Another aspect to the problem, in Michigan anyway, is that while Fannie Mae is the catalyst for many foreclosures, the actual foreclosure work is farmed out to servicers and law firms that Jenkinson and Dibert refer to as “foreclosure mills.”

“It is absurd. Fannie Mae wants to be the hand that does everything but doesn’t get dirty,” Jenkinson said. “It fails because it’s going to fail. This process is never going to start working, ever.”


As a reporter trying to find answers about what happened in a particular mortgage foreclosure case, I found myself down the same rabbit hole as someone attempting to modify a mortgage.

It seems no one wants to comment about an ongoing foreclosure case.

The attorney who argued the summary dismissal hearing in federal court for Fannie Mae, William Todd Van Eck, of Rockford, said he could not comment on the case because he was not the lead attorney.

He referred questions to Orlans Associates, a law firm in Troy, which Jenkinson and Dibert refer to as “a foreclosure mill,” but Van Eck said he did not have a name of someone there who would be able to answer questions.

At that firm, after navigating through several layers of a voicemail system to reach the litigation department, my request for comment about the Bocardo case was referred to the voicemail of someone said to be “one of our managing attorneys.”

That voicemail was not returned.


Similarly, Fannie Mae would not answer questions.

Fannie Mae has a media relations department and a person reached there, in Washington D.C., said he could not answer any questions about the Bocardo case because it involved pending legislation and he could not speak on the record about Fannie Mae in general.

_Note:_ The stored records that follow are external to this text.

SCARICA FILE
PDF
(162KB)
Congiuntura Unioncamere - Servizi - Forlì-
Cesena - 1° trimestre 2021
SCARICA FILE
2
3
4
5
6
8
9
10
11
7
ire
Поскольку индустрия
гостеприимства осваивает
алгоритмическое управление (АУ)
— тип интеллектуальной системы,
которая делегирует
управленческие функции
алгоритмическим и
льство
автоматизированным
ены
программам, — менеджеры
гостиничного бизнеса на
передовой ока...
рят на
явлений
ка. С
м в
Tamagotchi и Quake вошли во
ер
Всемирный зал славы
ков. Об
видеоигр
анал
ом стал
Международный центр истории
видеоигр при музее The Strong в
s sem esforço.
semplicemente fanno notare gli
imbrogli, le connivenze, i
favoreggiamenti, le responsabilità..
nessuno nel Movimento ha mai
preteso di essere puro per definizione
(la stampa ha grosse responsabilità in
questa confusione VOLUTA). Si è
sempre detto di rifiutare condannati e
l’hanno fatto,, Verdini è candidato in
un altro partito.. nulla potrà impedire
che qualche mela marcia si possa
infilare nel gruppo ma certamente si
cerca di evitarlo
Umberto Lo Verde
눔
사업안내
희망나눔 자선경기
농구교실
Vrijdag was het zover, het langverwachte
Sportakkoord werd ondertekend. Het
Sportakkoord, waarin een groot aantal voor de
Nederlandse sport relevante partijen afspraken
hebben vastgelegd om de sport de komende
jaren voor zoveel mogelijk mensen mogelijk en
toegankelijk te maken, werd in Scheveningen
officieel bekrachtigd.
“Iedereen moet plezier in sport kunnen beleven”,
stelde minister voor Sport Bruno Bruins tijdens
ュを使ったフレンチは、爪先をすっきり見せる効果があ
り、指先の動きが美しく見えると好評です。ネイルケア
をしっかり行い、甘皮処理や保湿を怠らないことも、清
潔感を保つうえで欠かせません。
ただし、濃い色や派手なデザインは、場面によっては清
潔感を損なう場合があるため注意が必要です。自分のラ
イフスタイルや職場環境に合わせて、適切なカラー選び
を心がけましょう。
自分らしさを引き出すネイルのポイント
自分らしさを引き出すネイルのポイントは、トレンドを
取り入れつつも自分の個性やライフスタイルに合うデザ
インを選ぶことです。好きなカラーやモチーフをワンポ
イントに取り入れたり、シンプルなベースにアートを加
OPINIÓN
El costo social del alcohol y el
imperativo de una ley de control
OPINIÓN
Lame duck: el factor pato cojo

A message left at the “customer advocacy department” at Select Portfolio in Salt Lake City, Utah, was returned by a representative from Credit Suisse in New York who said media inquiries were referred to him from Select Portfolio because that company is owned by Credit Suisse. He said he could not comment due to confidentiality rules.

On June 25, after the Express made these calls, Jenkinson received an email from attorneys for the defendants requesting paperwork so they could consider a “potential” loan modification.


If the hearing transcript doesn’t explain why no one at the banks will discus modification with the Bocardos, it does at least explain the banks’ position as to why the Bocardos’ property should be foreclosed. Basically, Van Eck argued at the hearing, the couple did not properly follow the legal process.

Van Eck argued that the Bocardos had no standing to challenge the foreclosure because they came to the table too late.

He argued that a legal process was followed in the case by the banks and Fannie Mae wound up with the property because they bought it at a sheriff’s sale.

“At each phase in the foreclosure, the ability of the debtor to come in and to make argument, legal argument, is reduced,” Van Eck argued.

In other words, when a property goes into default, it’s fairly easy to work something out or make a challenge. That’s a little harder in the redemption phase, after the foreclosure sale. And in the third phase, after the redemption period has expired, there is very little a person who lost their home can do.

“The only argument that remains is the title argument and whether sufficient process was followed under the foreclosure action,” Van Eck said.

Jonker agreed that the Bocardos filed their lawsuit too late. But he said at the hearing he would cut them some slack given their circumstances — that they were in the position they were in because they were victims of fraud.

But more importantly, Jonker agreed with Jenkinson’s argument that “there’s ambiguity, inconsistency” in the mortgage and foreclosure process, and he said the case should go forward.